Exercise instructions – How would the part of the sunglasses text below, opening with "More recently, another" and closing with "wink, nudge, nudge.", read with "Ray-Bans" replaced by "aviator shades"? Write that part out with the swap made.
*** Reading text ***
That the re-emergence happened in the wake of another great aviator re-emergence and success story, that of Tom Cruise in “Top Gun: Maverick,” is probably not a coincidence. After all, as Jimmy Kimmel said when the president was his guest back in June, Mr. Biden “is to aviator sunglasses what Tom Cruise is to aviator sunglasses.” The two men — or rather their signature characters — wear the same style (albeit sometimes with different frames) and have for decades. Ever since the original “Top Gun,” back in 1986, and, according to a White House spokeswoman, since Mr. Biden was a lifeguard in college.
Mr. Biden even used his as a stand-in to herald his first Instagram post in 2014, which featured not his face but his Ray-Bans tossed on his desk. When he played himself (as VP) in a “Veep”-inspired White House correspondent’s dinner sketch that same year, he did so with his Ray-Bans, a leather jacket and his Corvette — but the glasses took center stage.
Since Mr. Biden took office, the glasses have become part of his diplomatic gift set, presented to such political peers as Prime Minister Fumio Kishida of Japan, President Yoon Suk-Yeo of South Korea (both during Mr. Biden’s Asia trip in May), Prime Minister Justin Trudeau of Canada (during the Three Amigos North American Summit in November 2021) and President Vladimir Putin of Russia (after a meeting in Geneva in 2021).
More recently, another pair of Ray-Bans helped power “Top Gun: Maverick” to the top of the box office, defied conventional wisdom that said Covid and streaming had buried the summer blockbuster, and played an integral part in a story featuring an aging but even more effective hero. Someone all the better for all his experience. Wink, wink, nudge, nudge.
*** End of Reading text ***
*** Raw data ***
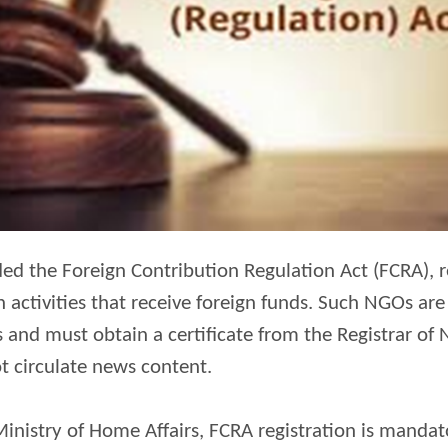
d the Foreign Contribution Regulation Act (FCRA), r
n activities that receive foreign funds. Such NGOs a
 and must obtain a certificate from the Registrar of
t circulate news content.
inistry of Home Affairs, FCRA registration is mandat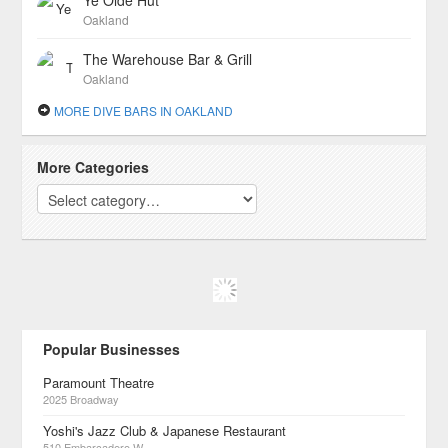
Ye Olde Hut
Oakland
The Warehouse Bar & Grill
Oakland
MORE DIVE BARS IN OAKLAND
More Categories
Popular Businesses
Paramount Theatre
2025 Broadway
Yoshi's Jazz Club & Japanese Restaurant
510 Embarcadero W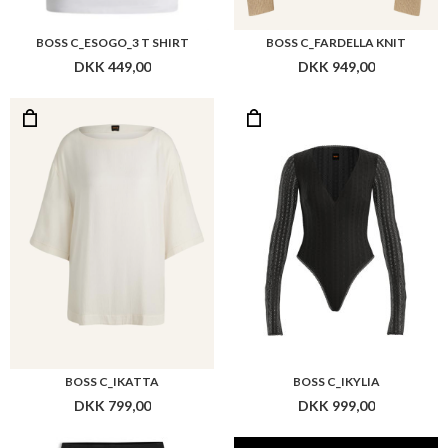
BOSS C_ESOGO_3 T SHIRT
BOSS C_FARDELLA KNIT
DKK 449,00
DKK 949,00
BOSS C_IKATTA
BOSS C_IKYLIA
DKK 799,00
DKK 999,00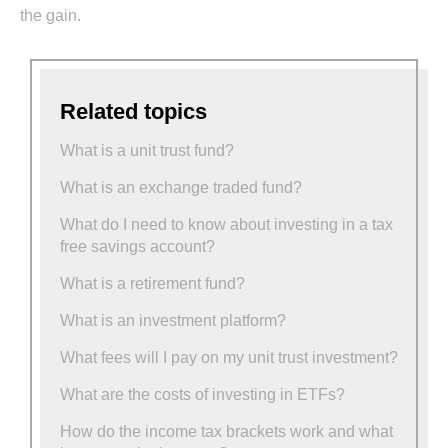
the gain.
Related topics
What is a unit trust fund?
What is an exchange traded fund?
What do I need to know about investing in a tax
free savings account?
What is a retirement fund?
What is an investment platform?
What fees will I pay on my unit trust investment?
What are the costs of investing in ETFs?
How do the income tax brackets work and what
*** End of Raw data ***
Answer section –
More recently, another pair of aviator shades helped power “Top Gun: Maverick” to the top of the box office, defied conventional wisdom that said Covid and streaming had buried the summer blockbuster, and played an integral part in a story featuring an aging but even more effective hero. Someone all the better for all his experience. Wink, wink, nudge, nudge.